Earth’s magnetic or geomagnetic field is understood to emanate from conductive materials in the core of the planet. It is called a dipole field because it has two poles where the field is strongest at either end -- the magnetic North and South Poles. Unlike the geographic poles, which are fixed, the magnetic North and South Poles move up to 40 miles annually. The magnetic North Pole appears to be migrating from Canada to Russia. As these poles move, our compass readings do as well, and this can lead to major renovation projects at many of the world’s airports.
The majority of runways currently in use are given names that reflect how many degrees clockwise off of north they are.

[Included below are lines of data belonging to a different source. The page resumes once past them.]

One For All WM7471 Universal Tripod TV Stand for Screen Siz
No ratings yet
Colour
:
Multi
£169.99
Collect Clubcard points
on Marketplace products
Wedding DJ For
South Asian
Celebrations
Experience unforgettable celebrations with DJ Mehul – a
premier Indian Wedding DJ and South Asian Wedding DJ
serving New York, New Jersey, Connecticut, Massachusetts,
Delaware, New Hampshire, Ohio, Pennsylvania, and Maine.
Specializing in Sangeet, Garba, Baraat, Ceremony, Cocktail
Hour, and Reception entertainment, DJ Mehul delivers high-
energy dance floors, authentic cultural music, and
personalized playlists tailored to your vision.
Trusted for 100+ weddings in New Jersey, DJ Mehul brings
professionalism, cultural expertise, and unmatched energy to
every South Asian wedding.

As the magnetic north shifts a certain amount, so must the runways names. Wired gives this example: at Kansas’ Wichita Eisenhower National Airport, there is a runway named “14/32.” It can be used in either direction, so is actually two runways: 14 and 32. Pilots actually refer to them as “one-four” and “three-two.” The 14 or “one-four” end is approximately 140 degrees off of north. The last digit is dropped, and runway names are generally rounded to the nearest 5 degrees. Some parallel pairs of runways are also given L and R designations for left and right (west and east), like “1L/19R” and “1R/19L.”
Until the compass reading changes enough to shift a runway’s rounded heading into another 5-degree range, it is considered accurate enough to keep its name. The 14/32 runway is about to be changed to 15/33. This means that the giant numbers on the ground have to be repainted. Air traffic controllers and pilots have to become acquainted with new manuals and approach plates (charts of instrument approach procedures).
A few airports typically have to update these procedures annually. While pilots expect some variance in headline names and readings, its important to stay on top of the system, Commercial Pilot and Aviation Consultant Doug Moss conveys. Pilots may use the runway names to check the accuracy of their own indicators, which means faulty labels can create safety hazards. A 2006 crash with 49 fatalities was found to be due to a crew not correctly confirming the correct runway location and taking off from the wrong one. So, the Federal Aviation Administration (FAA) takes the runway naming procedure seriously.
Also, our planet’s magnetic poles completely reverse about every 200,000 to 300,000 years. We are long overdue – the last major reversal, called the Brunhes-Matuyama reversal, was about 780,000 years ago. Because cooling lava on the ocean floor records its changing magnetization over time, scientists can use it to study how these reversals affect the planet. While some associate a magnetic reversal with a doomsday-type scenario, “The fossil record shows no drastic changes in plant or animal life,” NASA explains.